Task item
Convert every line of the listing below into a JSON array of strings, one string per line, with blank lines dropped and the pictures omitted.
⁂
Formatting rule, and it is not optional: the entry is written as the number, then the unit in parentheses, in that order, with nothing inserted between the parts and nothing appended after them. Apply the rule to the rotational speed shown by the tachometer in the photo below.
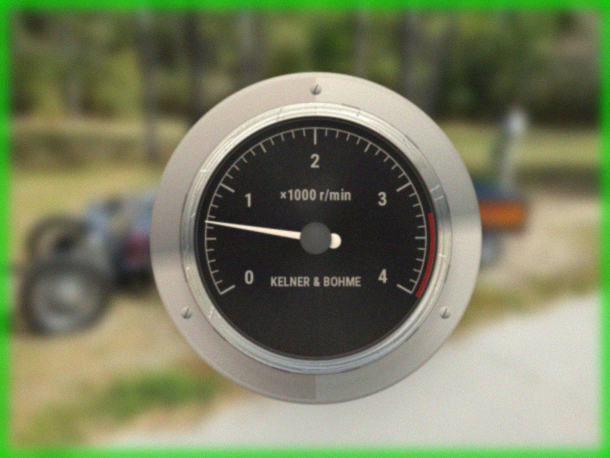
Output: 650 (rpm)
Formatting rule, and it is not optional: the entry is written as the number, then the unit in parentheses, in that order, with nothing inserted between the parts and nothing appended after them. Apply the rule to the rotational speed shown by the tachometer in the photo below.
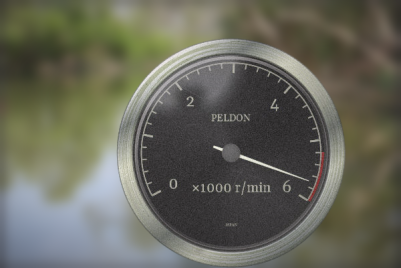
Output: 5700 (rpm)
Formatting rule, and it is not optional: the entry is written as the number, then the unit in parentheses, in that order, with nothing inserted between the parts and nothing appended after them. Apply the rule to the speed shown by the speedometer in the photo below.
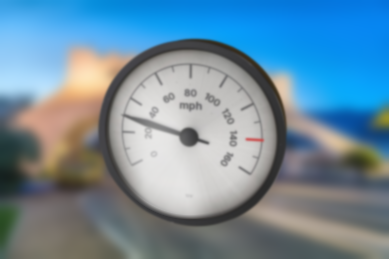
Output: 30 (mph)
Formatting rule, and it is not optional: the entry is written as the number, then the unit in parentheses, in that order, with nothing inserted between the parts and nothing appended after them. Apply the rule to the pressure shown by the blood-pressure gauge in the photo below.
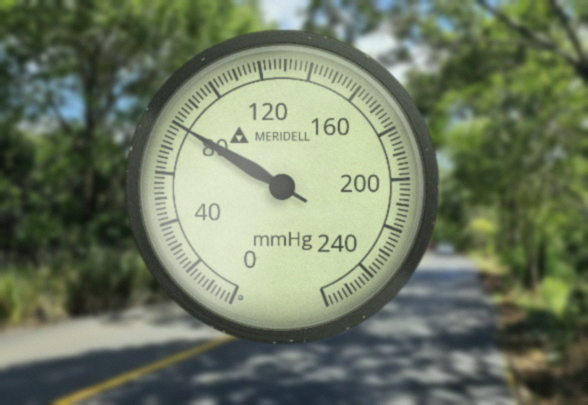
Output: 80 (mmHg)
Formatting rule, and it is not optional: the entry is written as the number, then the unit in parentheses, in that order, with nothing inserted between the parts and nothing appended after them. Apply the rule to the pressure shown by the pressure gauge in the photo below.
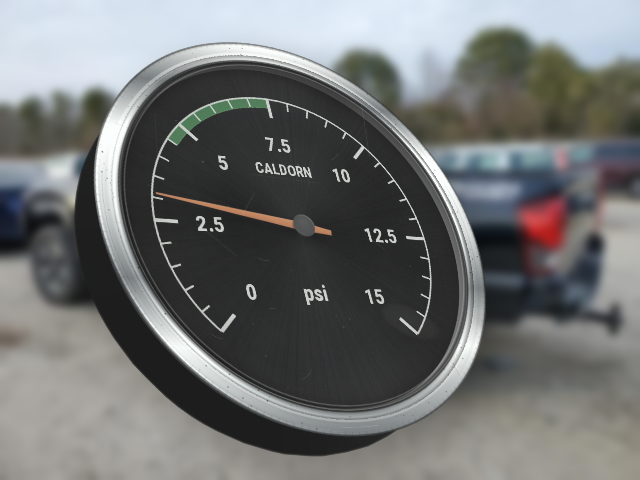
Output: 3 (psi)
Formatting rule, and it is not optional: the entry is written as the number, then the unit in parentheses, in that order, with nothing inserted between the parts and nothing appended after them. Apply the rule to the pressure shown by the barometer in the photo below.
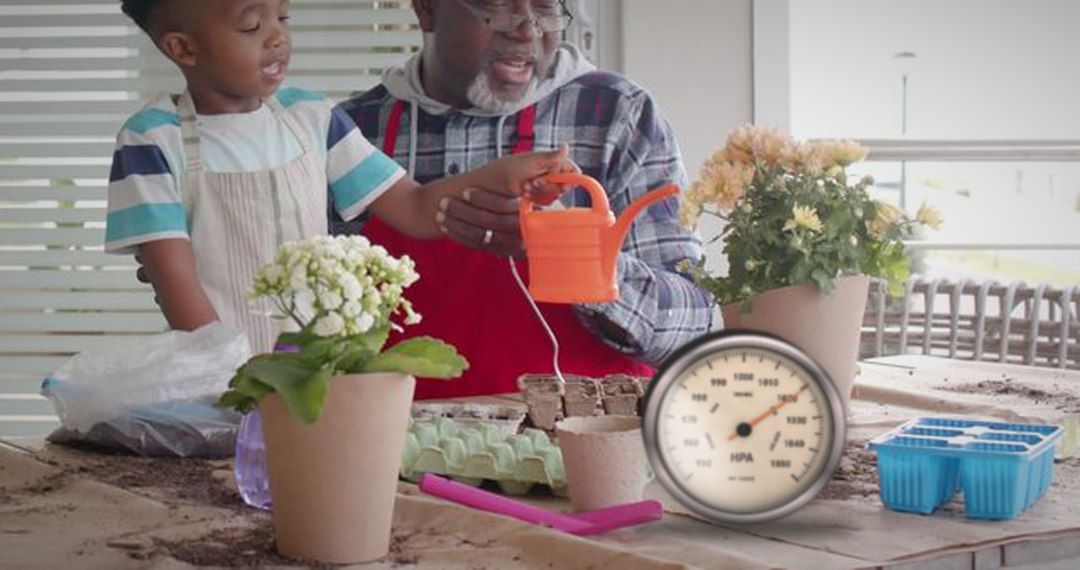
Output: 1020 (hPa)
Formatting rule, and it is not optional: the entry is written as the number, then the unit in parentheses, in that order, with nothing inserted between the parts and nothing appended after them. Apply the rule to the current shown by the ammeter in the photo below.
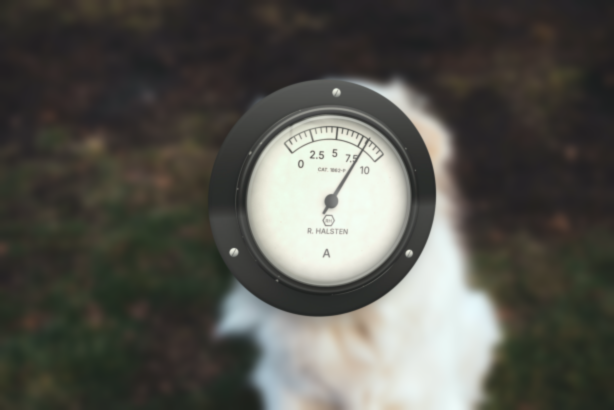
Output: 8 (A)
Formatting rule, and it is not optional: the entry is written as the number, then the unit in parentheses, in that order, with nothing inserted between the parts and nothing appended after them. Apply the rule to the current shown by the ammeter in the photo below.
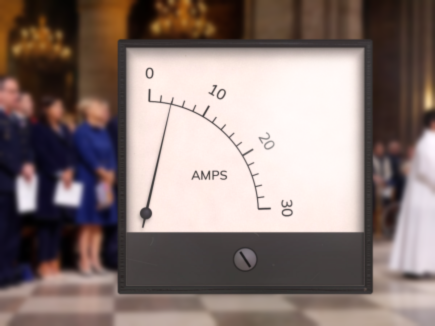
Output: 4 (A)
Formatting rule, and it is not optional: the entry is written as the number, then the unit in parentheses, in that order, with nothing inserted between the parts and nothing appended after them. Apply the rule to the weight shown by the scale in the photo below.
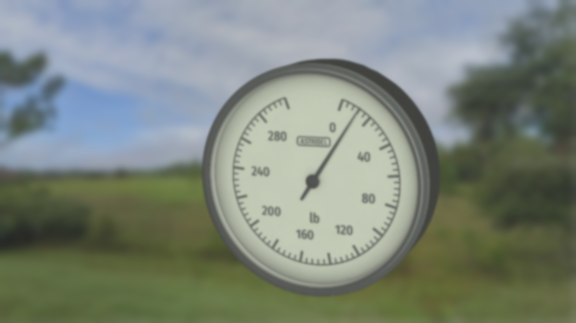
⁂
Output for this task
[
  "Formatting rule, and it is not optional: the entry is written as the number, then the unit in parentheses, in that order, with nothing inserted between the parts and nothing appended after them. Apply the rule to the rotational speed shown by the tachometer in the photo below.",
  "Output: 650 (rpm)",
  "Formatting rule, and it is not optional: the entry is written as the number, then the unit in parentheses, in that order, with nothing inserted between the parts and nothing appended after them. Apply the rule to the rotational speed shown by the tachometer in the photo below.",
  "Output: 5700 (rpm)",
  "Formatting rule, and it is not optional: the entry is written as the number, then the unit in parentheses, in that order, with nothing inserted between the parts and nothing appended after them. Apply the rule to the speed shown by the speedometer in the photo below.",
  "Output: 30 (mph)",
  "Formatting rule, and it is not optional: the entry is written as the number, then the unit in parentheses, in that order, with nothing inserted between the parts and nothing appended after them. Apply the rule to the pressure shown by the blood-pressure gauge in the photo below.",
  "Output: 80 (mmHg)",
  "Formatting rule, and it is not optional: the entry is written as the number, then the unit in parentheses, in that order, with nothing inserted between the parts and nothing appended after them. Apply the rule to the pressure shown by the pressure gauge in the photo below.",
  "Output: 3 (psi)",
  "Formatting rule, and it is not optional: the entry is written as the number, then the unit in parentheses, in that order, with nothing inserted between the parts and nothing appended after them. Apply the rule to the pressure shown by the barometer in the photo below.",
  "Output: 1020 (hPa)",
  "Formatting rule, and it is not optional: the entry is written as the number, then the unit in parentheses, in that order, with nothing inserted between the parts and nothing appended after them. Apply the rule to the current shown by the ammeter in the photo below.",
  "Output: 8 (A)",
  "Formatting rule, and it is not optional: the entry is written as the number, then the unit in parentheses, in that order, with nothing inserted between the parts and nothing appended after them. Apply the rule to the current shown by the ammeter in the photo below.",
  "Output: 4 (A)",
  "Formatting rule, and it is not optional: the entry is written as the number, then the unit in parentheses, in that order, with nothing inserted between the parts and nothing appended after them. Apply the rule to the weight shown by the scale in the photo below."
]